Determine your yield goal,

Calculate the total amount of nutrients required by your crop.

Subtract what is already in the soil.

Taking into consideration the amount of nutrients that will become available from organic matter.

Apply fertilizer to compensate nutrients removed from the soil based on planned yield.

Cation Exchange Capacity (CEC) in soil analysis.

Cation exchange capacity (CEC) of a soil is an indicator of its ability to hold positively charged ions. It is a soil property that directly influences soil structure stability, nutrient availability, soil pH levels, and the soil’s response to fertilizers and other soil improvements.

Soil CEC varies depending on clay percentage, clay type, pH and organic matter content.

It is considered that:

CEC >20 – “heave” clay soils

CEC <10 – “light” soils

CEC < 5 – sandy soils

Low CEC soils tend to deficient in potassium (K+), magnesium (Mg2+) and other cations, while high CEC soils retain more of these cations.

Base Saturation in soil test.

Base Saturation is one of the best ways to determine fertility balance in the soil.
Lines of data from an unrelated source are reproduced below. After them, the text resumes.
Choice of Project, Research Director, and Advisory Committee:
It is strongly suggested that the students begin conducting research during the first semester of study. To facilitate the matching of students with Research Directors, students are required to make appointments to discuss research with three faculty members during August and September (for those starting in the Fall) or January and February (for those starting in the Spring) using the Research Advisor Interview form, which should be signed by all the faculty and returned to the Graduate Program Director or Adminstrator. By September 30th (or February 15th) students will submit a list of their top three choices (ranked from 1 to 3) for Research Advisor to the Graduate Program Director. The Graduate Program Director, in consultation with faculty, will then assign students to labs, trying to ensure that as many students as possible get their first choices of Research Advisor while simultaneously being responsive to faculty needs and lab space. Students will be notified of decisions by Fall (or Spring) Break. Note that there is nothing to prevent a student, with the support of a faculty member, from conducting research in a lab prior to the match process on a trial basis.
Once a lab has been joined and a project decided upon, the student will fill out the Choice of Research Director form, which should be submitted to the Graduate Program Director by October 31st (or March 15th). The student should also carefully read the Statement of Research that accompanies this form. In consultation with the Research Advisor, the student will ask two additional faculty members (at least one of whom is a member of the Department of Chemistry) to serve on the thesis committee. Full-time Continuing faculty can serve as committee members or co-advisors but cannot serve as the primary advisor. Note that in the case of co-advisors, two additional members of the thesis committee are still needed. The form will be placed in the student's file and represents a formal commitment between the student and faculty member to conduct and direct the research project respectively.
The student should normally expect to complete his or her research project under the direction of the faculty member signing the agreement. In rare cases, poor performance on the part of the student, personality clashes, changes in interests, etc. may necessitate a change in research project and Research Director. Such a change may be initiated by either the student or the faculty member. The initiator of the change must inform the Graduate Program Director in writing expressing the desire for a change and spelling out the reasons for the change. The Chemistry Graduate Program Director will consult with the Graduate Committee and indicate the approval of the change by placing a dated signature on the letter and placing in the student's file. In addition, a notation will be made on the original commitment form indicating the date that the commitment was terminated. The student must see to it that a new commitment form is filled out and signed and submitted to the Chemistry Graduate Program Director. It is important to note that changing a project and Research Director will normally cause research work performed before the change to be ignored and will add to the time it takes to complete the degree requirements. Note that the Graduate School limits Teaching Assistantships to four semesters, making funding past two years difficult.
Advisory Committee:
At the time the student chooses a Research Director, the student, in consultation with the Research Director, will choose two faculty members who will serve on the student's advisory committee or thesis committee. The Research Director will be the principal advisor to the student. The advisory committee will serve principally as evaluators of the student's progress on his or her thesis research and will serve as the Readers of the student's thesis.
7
It is shown as the ratio of the cations (Ca2+, Mg2+, K+, Na+ and H+ ) across the soil exchange sites divided by the total CEC and expressed as a percentage.

Some tips:

  • Ca: 65% – 80%. Add lime if Calcium level is low.
  • Mg: depending on CEC, if CEC <5,18% – 20%; if CEC >15, 12% – 14%. Add Mg if needed to increase. If Mg is high, improve drainage, add Ca, sometimes added Sulfur can help to reduce Mg
  • K: 1% – 7%, best range is 4% – 8%
  • Na: <1%, With a high Na, improve drainage, reduce high salt applications like manure, some kind of fertilizers.
  • H: 2% – 10%

Soil pH in analysis.

Nutrient available & soil pH.

According to Wikipedia, Soil pH is a measure of the acidity or basicity (alkalinity) of a soil. Therefore, Soil pH is a key characteristic that you can use to make informative analysis both qualitative and quantitatively regarding soil characteristics.
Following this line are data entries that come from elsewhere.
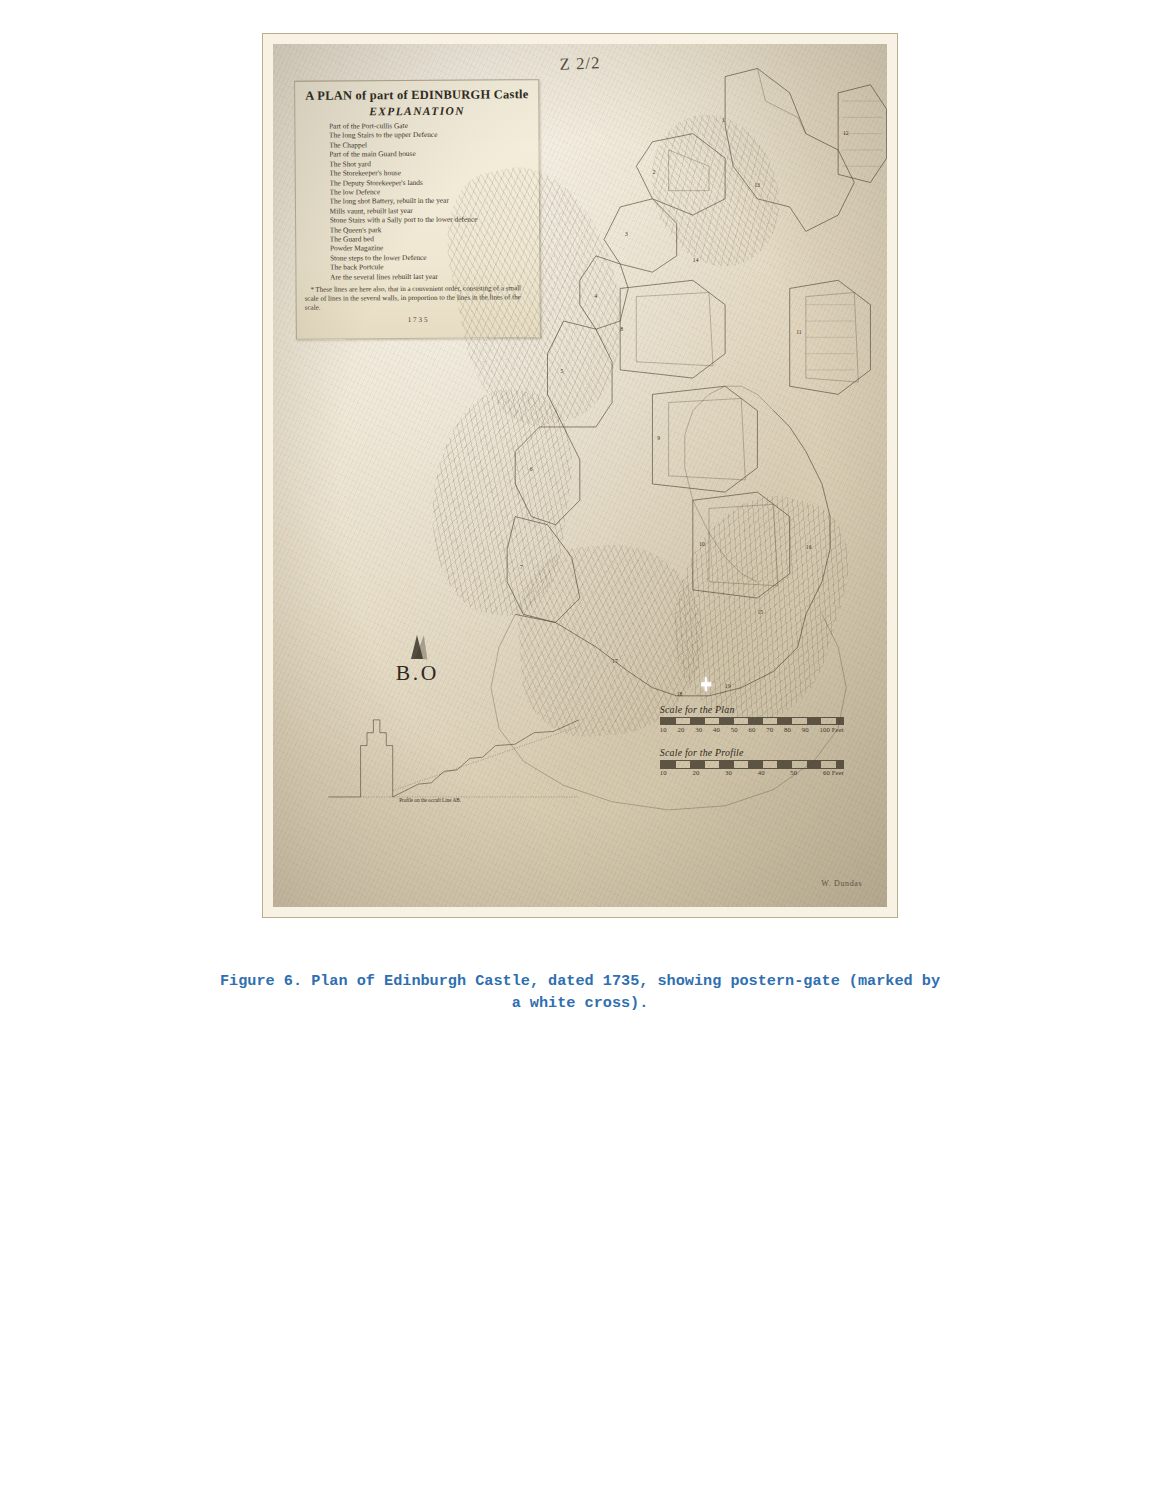Z 2/2
A PLAN of part of EDINBURGH Castle
EXPLANATION
Part of the Port-cullis Gate
The long Stairs to the upper Defence
The Chappel
Part of the main Guard house
The Shot yard
The Storekeeper's house
The Deputy Storekeeper's lands
The low Defence
The long shot Battery, rebuilt in the year
Mills vaunt, rebuilt last year
Stone Stairs with a Sally port to the lower defence
The Queen's park
The Guard bed
Powder Magazine
Stone steps to the lower Defence
The back Portcule
Are the several lines rebuilt last year
* These lines are here also, that in a convenient order, consisting of a small scale of lines in the several walls, in proportion to the lines in the lines of the scale.
1735
1 2 3 4 5 6 7 8 9 10 11 12 13 14 15 16 17 18 19
B.O
Profile on the occult Line AB.
Scale for the Plan
102030405060708090100 Feet
Scale for the Profile
102030405060 Feet
W. Dundas
Figure 6. Plan of Edinburgh Castle, dated 1735, showing postern-gate (marked by a white cross).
Some related articles to read, are Custom blends calculator, Weed Seedling Identification Guide.

How do you read a soil analysis?

There are a few factors in soil test you should pay attention in. Some of them are:
– Available macronutrients in your soil, NPK + S, and how they impact yield.
– Organic matter – is an important indicator of soil fertility.
– Micro elements in soil and their role for plant and yield.
– Cation exchange capacity (CEC) of a soil is an indicator of its ability to hold positively charged ions.
– Base Saturation is one of the best ways to determine fertility balance in the soil.
– Understand Soil pH.
You can find answer on all your questions about how to read a soil test in our article Soil test – how to read soil analysis.
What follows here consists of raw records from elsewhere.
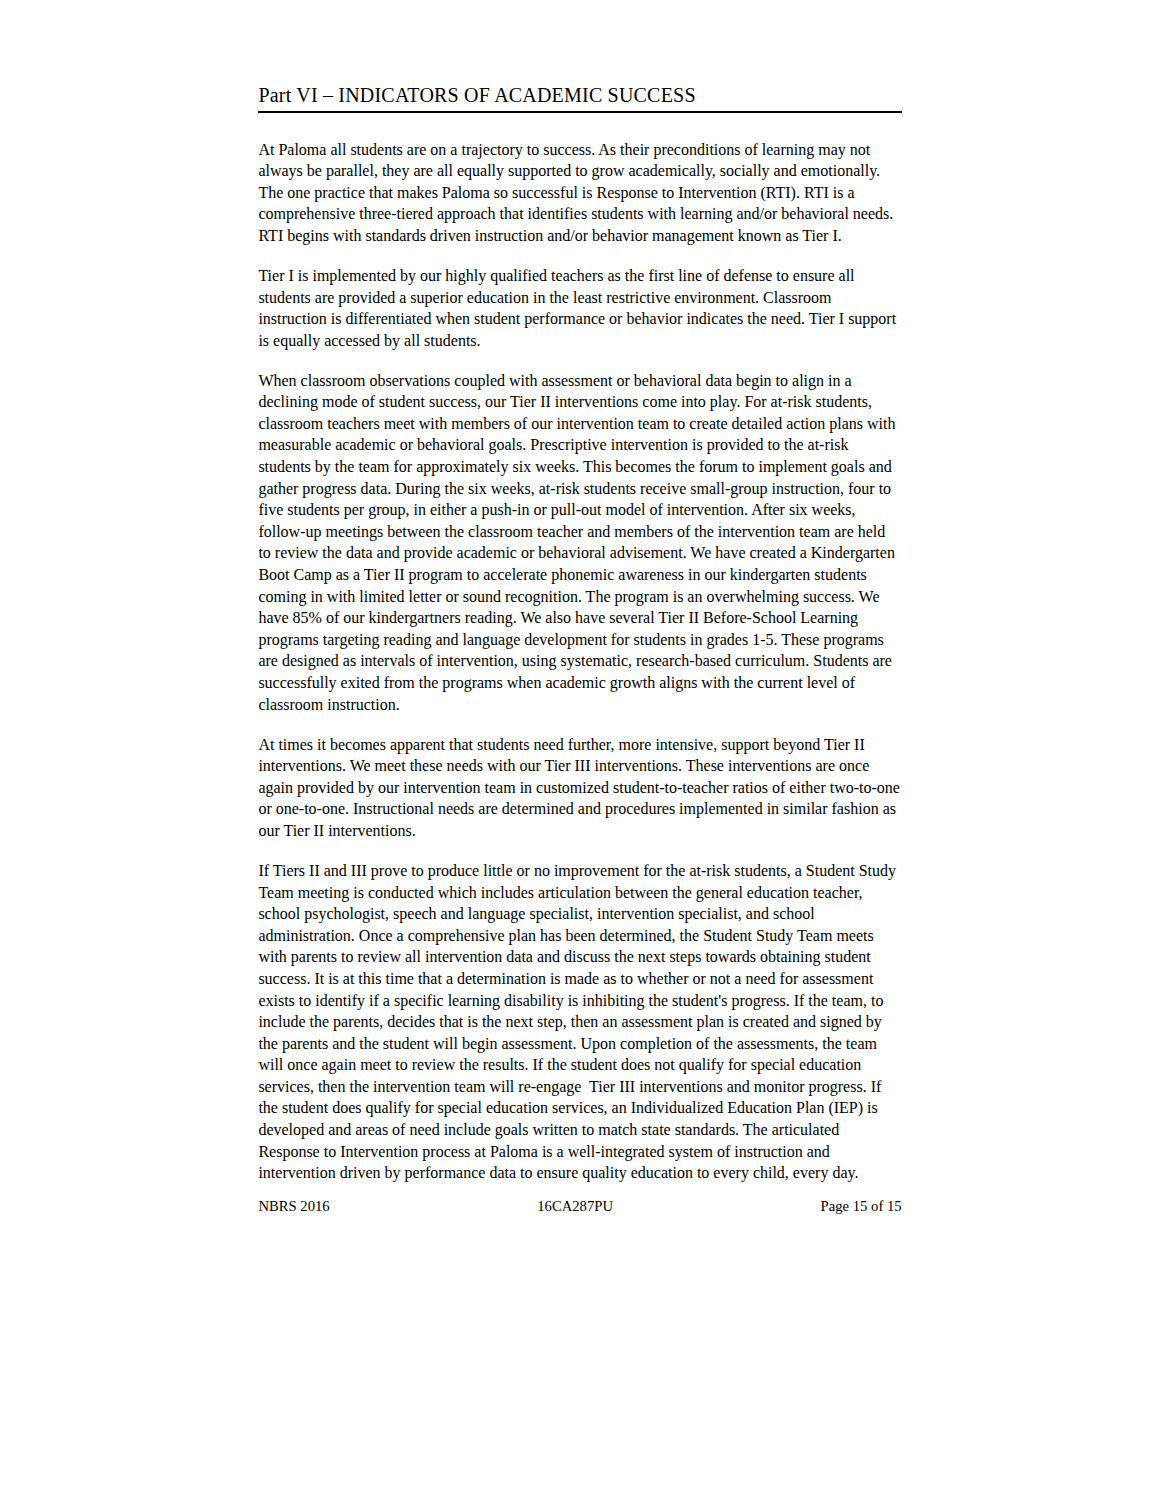Part VI – INDICATORS OF ACADEMIC SUCCESS
At Paloma all students are on a trajectory to success. As their preconditions of learning may not always be parallel, they are all equally supported to grow academically, socially and emotionally. The one practice that makes Paloma so successful is Response to Intervention (RTI). RTI is a comprehensive three-tiered approach that identifies students with learning and/or behavioral needs. RTI begins with standards driven instruction and/or behavior management known as Tier I.
Tier I is implemented by our highly qualified teachers as the first line of defense to ensure all students are provided a superior education in the least restrictive environment. Classroom instruction is differentiated when student performance or behavior indicates the need. Tier I support is equally accessed by all students.
When classroom observations coupled with assessment or behavioral data begin to align in a declining mode of student success, our Tier II interventions come into play. For at-risk students, classroom teachers meet with members of our intervention team to create detailed action plans with measurable academic or behavioral goals. Prescriptive intervention is provided to the at-risk students by the team for approximately six weeks. This becomes the forum to implement goals and gather progress data. During the six weeks, at-risk students receive small-group instruction, four to five students per group, in either a push-in or pull-out model of intervention. After six weeks, follow-up meetings between the classroom teacher and members of the intervention team are held to review the data and provide academic or behavioral advisement. We have created a Kindergarten Boot Camp as a Tier II program to accelerate phonemic awareness in our kindergarten students coming in with limited letter or sound recognition. The program is an overwhelming success. We have 85% of our kindergartners reading. We also have several Tier II Before-School Learning programs targeting reading and language development for students in grades 1-5. These programs are designed as intervals of intervention, using systematic, research-based curriculum. Students are successfully exited from the programs when academic growth aligns with the current level of classroom instruction.
At times it becomes apparent that students need further, more intensive, support beyond Tier II interventions. We meet these needs with our Tier III interventions. These interventions are once again provided by our intervention team in customized student-to-teacher ratios of either two-to-one or one-to-one. Instructional needs are determined and procedures implemented in similar fashion as our Tier II interventions.
If Tiers II and III prove to produce little or no improvement for the at-risk students, a Student Study Team meeting is conducted which includes articulation between the general education teacher, school psychologist, speech and language specialist, intervention specialist, and school administration. Once a comprehensive plan has been determined, the Student Study Team meets with parents to review all intervention data and discuss the next steps towards obtaining student success. It is at this time that a determination is made as to whether or not a need for assessment exists to identify if a specific learning disability is inhibiting the student's progress. If the team, to include the parents, decides that is the next step, then an assessment plan is created and signed by the parents and the student will begin assessment. Upon completion of the assessments, the team will once again meet to review the results. If the student does not qualify for special education services, then the intervention team will re-engage Tier III interventions and monitor progress. If the student does qualify for special education services, an Individualized Education Plan (IEP) is developed and areas of need include goals written to match state standards. The articulated Response to Intervention process at Paloma is a well-integrated system of instruction and intervention driven by performance data to ensure quality education to every child, every day.
NBRS 2016
16CA287PU
Page 15 of 15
What do my soil test results mean?


The main goal of soil test is to determine the main properties of the soil that can affect plant growth and development in some way. Several key properties should be analyzed, and we should determine how to change them to improve soil fertility and productivity.
Soil test result give an understanding on what is in the soil, like;
Available macronutrients in your soil, NPK + S, and how they impact yield.
Organic matter – is an important indicator of soil fertility.
Micro elements in soil and their role for plant and yield.
Cation exchange capacity (CEC) of a soil is an indicator of its ability to hold positively charged ions.
Base Saturation is one of the best ways to determine fertility balance in the soil.
Understand Soil pH.
You can find answer on all your questions about how to read a soil test in our article Soil test – how to read soil analysis.

What do soil tests show?

Soil tests shows main properties of the soil that can affect plant growth and development in some way, and help to determine how to change them to improve soil fertility and productivity.
Soil test result shows available in the soil;
Macronutrients, NPK + S
Organic matter – one of the important indicator of soil fertility.
Available Micro elements.
Cation exchange capacity (CEC).
Base Saturation, it is one of the best ways to determine fertility balance in the soil.
Soil pH.
You can find answer on all your questions about how to read a soil test in our article Soil test – how to read soil analysis.

How do you analyze a soil sample?

There are a few factors in soil test you should pay attention in. Some of them are:
Available macronutrients in your soil, NPK + S, and how they impact yield.
Organic matter – is an important indicator of soil fertility.
Micro elements in soil and their role for plant and yield.
Cation exchange capacity (CEC) of a soil is an indicator of its ability to hold positively charged ions.
Base Saturation is one of the best ways to determine fertility balance in the soil.
Understand Soil pH.
You can find answer on all your questions about how to read a soil test in our article Soil test – how to read soil analysis.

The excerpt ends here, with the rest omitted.